### REQUIRED WORK:
The data below holds a line containing "right knee: (879, 233)" and a line containing "right shoulder: (720, 161)"; please quote exactly those two lines and every line between them, and nothing else.

Images with localized body landmarks:
Content starts

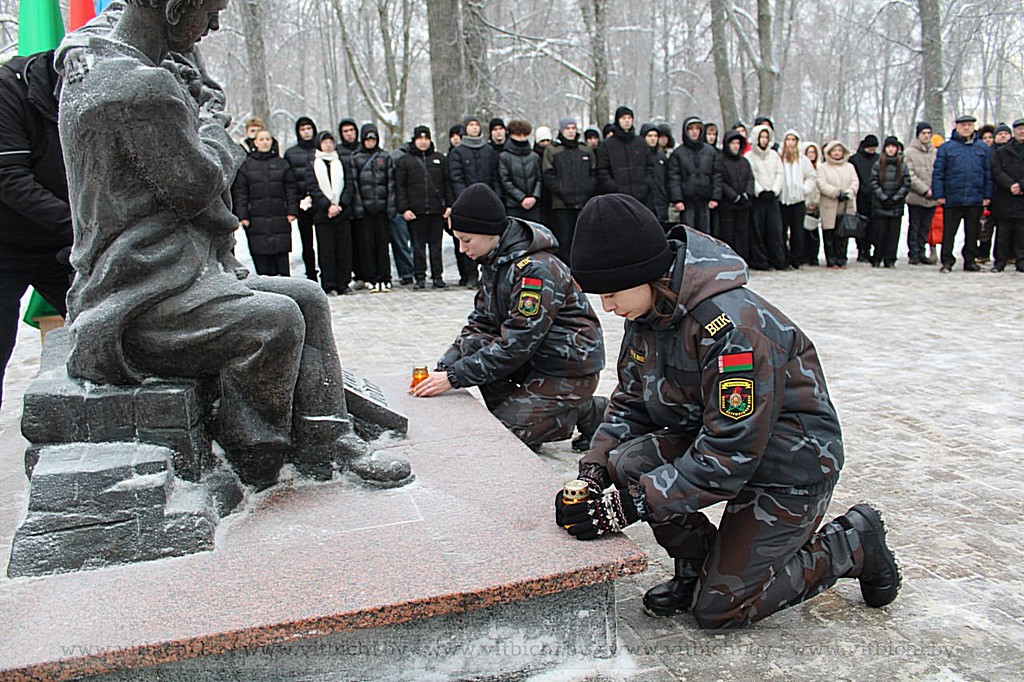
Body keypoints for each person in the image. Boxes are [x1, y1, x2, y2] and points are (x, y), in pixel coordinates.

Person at [55, 0, 409, 490]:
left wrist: (193, 84)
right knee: (276, 321)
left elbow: (115, 17)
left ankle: (330, 438)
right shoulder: (141, 88)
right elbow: (199, 188)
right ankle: (251, 460)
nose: (215, 25)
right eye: (211, 11)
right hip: (140, 295)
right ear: (176, 9)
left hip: (170, 273)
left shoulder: (93, 57)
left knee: (307, 295)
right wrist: (214, 127)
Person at [557, 194, 900, 630]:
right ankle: (696, 568)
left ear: (644, 273)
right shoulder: (648, 313)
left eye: (611, 292)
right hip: (719, 448)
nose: (607, 307)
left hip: (788, 467)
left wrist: (631, 505)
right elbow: (631, 401)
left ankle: (852, 543)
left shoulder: (732, 329)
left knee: (720, 610)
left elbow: (729, 454)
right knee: (628, 461)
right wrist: (592, 473)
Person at [412, 183, 607, 452]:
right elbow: (480, 322)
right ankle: (533, 407)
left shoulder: (534, 271)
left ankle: (585, 410)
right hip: (536, 359)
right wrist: (446, 366)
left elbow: (517, 343)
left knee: (504, 436)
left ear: (489, 232)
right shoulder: (495, 261)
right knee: (474, 346)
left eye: (466, 240)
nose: (460, 248)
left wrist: (455, 377)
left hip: (567, 367)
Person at [0, 49, 75, 409]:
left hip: (61, 244)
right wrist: (80, 226)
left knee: (107, 328)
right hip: (6, 244)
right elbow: (11, 179)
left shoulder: (100, 93)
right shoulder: (7, 91)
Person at [231, 128, 298, 276]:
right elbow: (241, 192)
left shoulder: (282, 164)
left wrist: (292, 210)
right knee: (262, 261)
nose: (265, 142)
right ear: (255, 142)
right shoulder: (246, 165)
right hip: (256, 218)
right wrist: (243, 215)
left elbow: (291, 189)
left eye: (268, 139)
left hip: (280, 216)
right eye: (261, 139)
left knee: (282, 259)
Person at [932, 115, 992, 273]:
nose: (966, 128)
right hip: (953, 197)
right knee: (949, 232)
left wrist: (987, 195)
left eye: (969, 125)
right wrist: (939, 194)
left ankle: (970, 260)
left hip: (975, 197)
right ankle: (947, 261)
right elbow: (938, 173)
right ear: (956, 127)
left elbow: (988, 173)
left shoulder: (982, 148)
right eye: (963, 125)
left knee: (972, 232)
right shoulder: (947, 148)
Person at [395, 126, 450, 289]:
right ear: (415, 140)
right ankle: (419, 277)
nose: (424, 142)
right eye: (420, 138)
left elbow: (447, 183)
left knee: (436, 246)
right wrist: (404, 208)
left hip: (436, 210)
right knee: (417, 247)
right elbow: (400, 187)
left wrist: (448, 205)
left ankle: (437, 276)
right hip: (415, 212)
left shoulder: (439, 159)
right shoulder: (405, 161)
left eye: (427, 138)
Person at [448, 115, 499, 288]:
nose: (474, 128)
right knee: (467, 242)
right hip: (466, 203)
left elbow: (494, 176)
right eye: (471, 125)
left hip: (488, 202)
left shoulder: (488, 151)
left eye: (477, 125)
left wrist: (494, 198)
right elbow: (456, 178)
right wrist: (465, 200)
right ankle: (469, 275)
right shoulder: (458, 152)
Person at [543, 116, 596, 264]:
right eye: (567, 128)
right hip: (561, 204)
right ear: (561, 130)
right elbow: (548, 175)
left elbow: (593, 173)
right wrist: (562, 191)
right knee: (564, 239)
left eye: (573, 128)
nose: (571, 132)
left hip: (583, 202)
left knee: (583, 239)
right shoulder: (553, 150)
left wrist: (587, 190)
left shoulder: (585, 150)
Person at [309, 131, 356, 295]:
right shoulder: (314, 164)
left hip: (342, 213)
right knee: (326, 250)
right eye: (325, 142)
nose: (328, 145)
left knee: (344, 249)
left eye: (330, 142)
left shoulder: (341, 162)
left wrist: (340, 204)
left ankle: (344, 283)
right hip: (323, 215)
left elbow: (350, 185)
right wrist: (327, 206)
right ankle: (329, 284)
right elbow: (313, 188)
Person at [352, 123, 396, 292]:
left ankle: (385, 276)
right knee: (367, 246)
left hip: (382, 208)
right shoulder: (356, 158)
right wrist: (359, 207)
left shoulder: (385, 157)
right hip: (365, 208)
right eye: (367, 139)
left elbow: (391, 183)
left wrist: (391, 206)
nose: (370, 141)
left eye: (373, 138)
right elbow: (355, 185)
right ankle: (371, 277)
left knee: (383, 245)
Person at [284, 116, 320, 281]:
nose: (306, 132)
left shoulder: (320, 150)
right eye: (303, 129)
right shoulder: (291, 154)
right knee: (307, 242)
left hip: (321, 201)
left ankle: (328, 274)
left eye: (308, 128)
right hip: (301, 202)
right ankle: (311, 273)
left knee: (324, 241)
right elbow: (289, 182)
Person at [667, 116, 717, 234]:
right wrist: (677, 199)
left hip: (705, 200)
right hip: (686, 201)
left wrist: (715, 197)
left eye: (697, 129)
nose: (694, 132)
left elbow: (716, 175)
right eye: (691, 129)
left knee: (705, 233)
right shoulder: (678, 153)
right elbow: (674, 177)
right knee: (688, 232)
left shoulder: (710, 152)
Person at [746, 124, 787, 270]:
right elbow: (751, 176)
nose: (763, 140)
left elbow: (779, 173)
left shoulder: (774, 155)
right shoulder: (749, 156)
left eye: (766, 137)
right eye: (761, 137)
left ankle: (777, 259)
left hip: (772, 198)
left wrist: (774, 190)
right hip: (758, 199)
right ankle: (761, 261)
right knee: (758, 231)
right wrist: (760, 191)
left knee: (775, 230)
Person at [596, 106, 653, 202]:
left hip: (640, 196)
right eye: (623, 118)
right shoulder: (607, 145)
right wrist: (612, 187)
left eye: (629, 118)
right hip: (617, 197)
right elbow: (602, 170)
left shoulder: (641, 143)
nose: (627, 121)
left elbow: (650, 166)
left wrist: (646, 184)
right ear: (618, 120)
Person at [869, 137, 911, 268]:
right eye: (888, 147)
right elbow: (873, 182)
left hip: (896, 205)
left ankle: (890, 258)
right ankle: (877, 257)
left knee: (893, 235)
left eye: (893, 147)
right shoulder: (878, 164)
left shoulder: (902, 165)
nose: (891, 149)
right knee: (879, 233)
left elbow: (906, 183)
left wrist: (896, 198)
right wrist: (883, 197)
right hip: (880, 205)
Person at [817, 140, 859, 268]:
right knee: (829, 233)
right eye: (834, 150)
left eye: (839, 150)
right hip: (829, 204)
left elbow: (855, 182)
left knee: (843, 233)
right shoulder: (823, 167)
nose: (837, 153)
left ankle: (842, 258)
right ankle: (831, 258)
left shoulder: (849, 167)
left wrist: (848, 193)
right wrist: (836, 193)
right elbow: (822, 184)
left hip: (845, 204)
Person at [989, 118, 1024, 272]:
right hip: (1005, 196)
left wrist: (1021, 186)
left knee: (1022, 233)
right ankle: (1000, 262)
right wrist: (1010, 185)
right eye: (1019, 129)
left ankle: (1021, 261)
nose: (1022, 132)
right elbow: (996, 171)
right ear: (1013, 132)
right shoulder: (1002, 151)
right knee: (1002, 232)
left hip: (1022, 196)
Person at [714, 130, 754, 262]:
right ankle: (729, 260)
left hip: (744, 204)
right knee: (728, 233)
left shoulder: (744, 162)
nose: (735, 146)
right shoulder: (720, 161)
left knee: (743, 233)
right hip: (728, 205)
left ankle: (743, 259)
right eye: (733, 143)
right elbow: (721, 181)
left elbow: (750, 179)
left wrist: (746, 194)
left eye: (738, 143)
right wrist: (733, 196)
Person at [778, 130, 816, 268]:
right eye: (788, 140)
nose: (791, 143)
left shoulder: (803, 160)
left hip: (798, 200)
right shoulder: (779, 158)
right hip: (782, 200)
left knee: (798, 231)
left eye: (793, 140)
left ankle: (796, 258)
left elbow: (812, 177)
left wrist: (804, 189)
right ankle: (784, 257)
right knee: (781, 231)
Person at [904, 122, 938, 265]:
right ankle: (914, 253)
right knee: (915, 225)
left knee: (926, 226)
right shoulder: (909, 152)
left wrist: (935, 190)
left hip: (933, 196)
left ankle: (922, 250)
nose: (926, 136)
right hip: (916, 196)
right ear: (918, 135)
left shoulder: (935, 152)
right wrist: (924, 190)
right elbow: (910, 175)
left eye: (929, 133)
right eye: (923, 133)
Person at [498, 119, 542, 221]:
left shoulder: (534, 157)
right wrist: (521, 198)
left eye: (524, 135)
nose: (521, 138)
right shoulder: (504, 156)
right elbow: (505, 180)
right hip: (514, 205)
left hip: (534, 205)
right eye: (518, 135)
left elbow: (539, 178)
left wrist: (534, 197)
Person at [850, 135, 879, 263]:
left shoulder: (878, 159)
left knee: (874, 225)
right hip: (860, 196)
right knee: (861, 225)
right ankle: (862, 250)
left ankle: (872, 248)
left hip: (876, 197)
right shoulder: (855, 160)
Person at [641, 123, 671, 226]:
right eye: (650, 136)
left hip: (661, 200)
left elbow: (667, 178)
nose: (653, 139)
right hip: (645, 200)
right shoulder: (639, 156)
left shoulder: (661, 156)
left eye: (655, 136)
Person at [802, 141, 823, 265]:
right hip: (804, 203)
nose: (811, 154)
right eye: (809, 152)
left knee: (814, 232)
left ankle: (814, 256)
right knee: (804, 232)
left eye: (813, 152)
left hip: (816, 204)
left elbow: (820, 187)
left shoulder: (820, 168)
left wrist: (816, 202)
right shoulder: (802, 167)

Content ends

### WRITTEN RESPONSE:
right knee: (879, 233)
left elbow: (906, 183)
left wrist: (896, 198)
right wrist: (883, 197)
right hip: (880, 205)
Person at [817, 140, 859, 268]:
right knee: (829, 233)
right eye: (834, 150)
left eye: (839, 150)
right hip: (829, 204)
left elbow: (855, 182)
left knee: (843, 233)
right shoulder: (823, 167)
nose: (837, 153)
left ankle: (842, 258)
right ankle: (831, 258)
left shoulder: (849, 167)
left wrist: (848, 193)
right wrist: (836, 193)
right elbow: (822, 184)
left hip: (845, 204)
Person at [989, 118, 1024, 272]:
right hip: (1005, 196)
left wrist: (1021, 186)
left knee: (1022, 233)
right ankle: (1000, 262)
right wrist: (1010, 185)
right eye: (1019, 129)
left ankle: (1021, 261)
nose: (1022, 132)
right elbow: (996, 171)
right ear: (1013, 132)
right shoulder: (1002, 151)
right knee: (1002, 232)
left hip: (1022, 196)
Person at [714, 130, 754, 262]:
right ankle: (729, 260)
left hip: (744, 204)
right knee: (728, 233)
left shoulder: (744, 162)
nose: (735, 146)
right shoulder: (720, 161)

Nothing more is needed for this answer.